Emergency certifications last for one year and can be renewed twice. They’re for educators who haven’t yet met the state’s teaching qualifications but who do hold a bachelor’s degree.
This school year started with a record number of teaching vacancies, in part fueled by the nearly 2,000 teachers who retired this summer. Districts hope the legislature’s move this spring to offer nearly $28,000 in new teacher incentives will help bridge the ever-widening gap.
Richard Glossip execution update
Death Row inmate Richard Glossip’s second of his two appeals to his sentence was denied Thursday.
The Oklahoma Court of Criminal Appeals denied Richard Glossip’s second request for a new evidentiary hearing, following last week’s decision to deny Glossip’s first request and his claim of factual innocence.
These challenges came after an investigative report by law firm Reed Smith found letters suggesting Justin Sneed, the man who carried out the murder of motel owner Barry Van Trese in 1997, wanted to recant his statement that Glossip had paid him to commit the crime.

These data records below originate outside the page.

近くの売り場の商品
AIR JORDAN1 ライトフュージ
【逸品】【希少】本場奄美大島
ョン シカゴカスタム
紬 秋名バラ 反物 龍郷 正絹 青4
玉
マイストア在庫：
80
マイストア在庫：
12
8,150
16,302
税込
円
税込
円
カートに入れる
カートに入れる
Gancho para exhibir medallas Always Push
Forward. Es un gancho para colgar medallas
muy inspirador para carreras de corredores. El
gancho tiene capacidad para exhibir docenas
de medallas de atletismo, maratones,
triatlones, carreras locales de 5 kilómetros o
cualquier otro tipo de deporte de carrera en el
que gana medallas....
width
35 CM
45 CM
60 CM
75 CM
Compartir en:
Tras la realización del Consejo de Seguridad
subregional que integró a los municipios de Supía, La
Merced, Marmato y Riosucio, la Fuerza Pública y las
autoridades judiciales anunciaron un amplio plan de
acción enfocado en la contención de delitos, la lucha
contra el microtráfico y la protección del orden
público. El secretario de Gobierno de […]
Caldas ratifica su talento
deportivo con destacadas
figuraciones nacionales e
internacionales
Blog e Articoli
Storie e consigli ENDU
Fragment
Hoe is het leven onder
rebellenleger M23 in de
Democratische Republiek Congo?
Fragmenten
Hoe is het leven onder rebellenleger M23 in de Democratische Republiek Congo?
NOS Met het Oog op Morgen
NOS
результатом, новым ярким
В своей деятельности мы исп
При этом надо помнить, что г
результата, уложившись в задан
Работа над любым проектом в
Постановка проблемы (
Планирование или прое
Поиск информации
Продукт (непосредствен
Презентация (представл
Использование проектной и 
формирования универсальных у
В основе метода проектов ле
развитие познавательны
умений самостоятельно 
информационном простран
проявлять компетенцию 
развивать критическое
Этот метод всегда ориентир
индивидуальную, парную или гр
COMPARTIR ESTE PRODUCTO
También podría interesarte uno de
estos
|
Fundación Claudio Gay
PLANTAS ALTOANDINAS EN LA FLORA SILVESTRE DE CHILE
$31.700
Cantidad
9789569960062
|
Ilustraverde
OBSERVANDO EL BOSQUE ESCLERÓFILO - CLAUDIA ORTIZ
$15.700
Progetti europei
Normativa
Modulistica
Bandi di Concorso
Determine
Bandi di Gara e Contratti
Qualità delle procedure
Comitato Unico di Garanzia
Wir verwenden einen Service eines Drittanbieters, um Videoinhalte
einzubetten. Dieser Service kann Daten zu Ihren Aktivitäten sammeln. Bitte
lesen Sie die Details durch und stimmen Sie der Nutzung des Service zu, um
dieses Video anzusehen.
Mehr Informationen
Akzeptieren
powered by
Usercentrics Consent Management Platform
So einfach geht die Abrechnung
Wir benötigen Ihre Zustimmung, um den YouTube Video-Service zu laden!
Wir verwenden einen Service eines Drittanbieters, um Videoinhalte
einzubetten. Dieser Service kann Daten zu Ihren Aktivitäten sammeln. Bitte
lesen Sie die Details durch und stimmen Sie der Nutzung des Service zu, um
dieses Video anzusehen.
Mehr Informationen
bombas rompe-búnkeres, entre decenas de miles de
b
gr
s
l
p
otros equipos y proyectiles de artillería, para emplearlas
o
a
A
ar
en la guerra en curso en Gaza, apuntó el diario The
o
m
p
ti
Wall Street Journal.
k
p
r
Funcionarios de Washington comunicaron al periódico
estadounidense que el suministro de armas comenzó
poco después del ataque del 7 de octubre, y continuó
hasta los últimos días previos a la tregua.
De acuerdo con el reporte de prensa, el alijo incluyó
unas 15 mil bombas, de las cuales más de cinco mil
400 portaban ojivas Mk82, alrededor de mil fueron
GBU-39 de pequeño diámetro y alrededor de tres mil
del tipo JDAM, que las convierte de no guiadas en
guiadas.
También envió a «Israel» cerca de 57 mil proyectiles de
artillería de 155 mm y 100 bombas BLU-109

Now that both challenges have been denied by the court, Glossip will be executed on February 16 unless clemency is recommended by the Pardon and Parole Board and granted by Governor Stitt.
DOJ investigation into state, OKC, OKCPD
Oklahoma leaders are under federal investigation. Their alleged failure to provide mental health care resources could be a civil rights violation.
CS: The Department of Justice announced Thursday it’s investigating state officials, as well as the Oklahoma City government and its police department. The area doesn’t have enough community-based mental health services, and it doesn’t have enough resources for mental-health related 911 calls. The DOJ release says that could cause unnecessary admissions to psychiatric hospitals and interactions with police.
The Department will investigate whether those unnecessary admissions and police calls constitute rights violations under the Americans with Disabilities Act, and whether it violates civil protections regarding law enforcement conduct authorized in the 1994 Crime Bill.
The Crystal Bridge Conservatory reopens
The Crystal Bridge Conservatory at the Myriad Botanical Gardens reopens today following extensive renovations.
The $11 million overhaul began April of last year. The renovations include new flooring, pathways, plants and a cascading waterfall.
The grand reopening for the conservatory continues through the weekend.
33 more COVID-19 fatalities bring Oklahoma’s Provisional Death Count to 17-thousand-201.
In its weekly update, the Health Department reports more than 32-hundred new positive tests for the Coronavirus since November Tenth. The number of active cases is up to nearly 48-hundred.
The agency also reports 138 COVID-19 patients in Oklahoma hospital beds including 25 in intensive care and ten children.